There are few political leaders who can rest easy these days. Movements are sweeping the world, upending existing assumptions and bringing or threatening major change.
In Venezuela, the leadership is still contested between the far-left incumbent President Nicolás Maduro and the Western-backed opposition leader Juan Guaidó, who claims the presidency. In Brazil, a new rightist regime is making nice with U.S. President Donald Trump and Israeli Prime Minister Binyamin Netanyahu. Far-right parties continue to make gains in European elections, including last weekend’s vote in Estonia, while a movement in Spain is exhuming the fascist past of the Franco era.

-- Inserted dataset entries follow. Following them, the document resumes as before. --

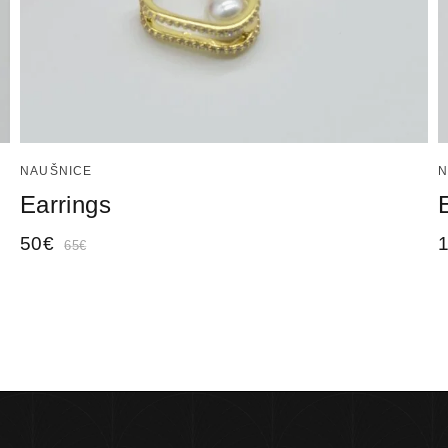
NAUŠNICE
N
Earrings
50
€
65
€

In Canada, we appear to be in the midst of the most dramatic political scandal in recent memory. Former justice minister and attorney general Jody Wilson-Raybould’s testimony last week to the Commons’ Justice Committee blew the lid off what she called inappropriate, excessive political interference and veiled threats from the prime minister and other top government officials, who allegedly attempted to influence her decision around a criminal case involving the Quebec corporation SNC-Lavalin. Wilson-Raybould’s testimony painted a picture of a leadership that couldn’t differentiate between the partisan interests of the Liberal party and the judicious operations of the affairs of the government of Canada. The prime minister’s recently resigned former chief of staff, Gerald Butts, was to address the same committee this week, presumably to voice the narrative of the Prime Minister’s Office. But, before he had time to utter his first word, another cabinet minister, Treasury Board president Jane Philpott, abruptly quit cabinet Monday.
“I must abide by my core values, my ethical responsibilities and constitutional obligations,” Philpott declared in a written statement. “There can be a cost to acting on one’s principles, but there is a bigger cost to abandoning them.” Yikes! What does she know that we don’t know? And when do we find out?
The parallels and differences were stark on the same day last week between American and Canadian politics. While Wilson-Raybould was having her say, Trump’s former personal lawyer, Michael Cohen, was unloading a decade’s worth of pent-up hostility at his former boss in front of members of the U.S. Congress. While Wilson-Raybould was handled with figurative kid gloves by fellow Liberals on the committee (whose job, in some ways, was to defend the prime minister and his government on the issue), the reaction from Republicans toward their former ally was anything but cordial. Trump-allied congresspeople went at Cohen hammer and tong, accusing him of being a serial liar, the irony of the scene seemingly lost in their moral indignation.
While both Trudeau and Trump had a very bad week, impeaching Trump seems like a nearly impossible dream given the loyalty of most Republicans to defend his every action. But Trudeau, whose party is now facing almost certainly more challenging conditions in October’s election, may have an internal revolt on his hands if he does not somehow square the circle of the SNC-Lavalin catastrophe and its associated circus side-shows and, not secondarily, reassure his caucus that they’re not all going to get the boot because their leader interfered with a fundamental tenet governing the proper proceedings of justice and rule of law. This is probably far from over.
In Britain, Prime Minister Theresa May flounders about trying to find some resolution to the impending exit from the European Union, which is scheduled to happen in three weeks. The terms of that breakup – and whether it will take place as planned, be delayed or somehow permanently put on hold – remain entirely uncertain. The governing Conservatives and the opposition Labour party have all acted like amateurs through this process, stumbling from one failure to another. Last week, Labour announced they would support a second referendum on the issue, which could provide an escape hatch. If only the deadline for Brexit were not now being counted in hours.
In Israel, King Bibi faces the most serious threat to his leadership in years. Netanyahu was notified last week that he will almost certainly face indictment for bribery, fraud and breach of trust based on allegations that he has provided benefits to allies and friends in return for gifts like pink champagne and cigars, as well as allegedly bartering favours for positive media coverage. With an election now a month away, and facing a new opposition coalition headed by Benny Gantz, the former chief of general staff of the Israel Defence Forces, Netanyahu is not only fighting against the imminent criminal charges. He now faces, in Gantz, someone who neutralizes Bibi’s perpetual advantage over his political rivals – his reputation as a leader who is tough on security. While Netanyahu has tried to paint the apparently centrist Gantz as a “leftist,” most Israeli voters seem mainly concerned with the cost of living, inflation and other pocketbook issues. While the jockeying for coalitions after the vote is often as significant as the election results themselves, sober commentators are speculating that the Netanyahu era may not last much longer.
While political turmoil can have many sources, much of it in democracies comes straight from the highest levels of leadership – from the malfeasance or misfeasance of top elected officials themselves. Whatever the future has in store for Trudeau, Trump, May and Netanyahu, in each case, much of the damage they individually face is self-inflicted.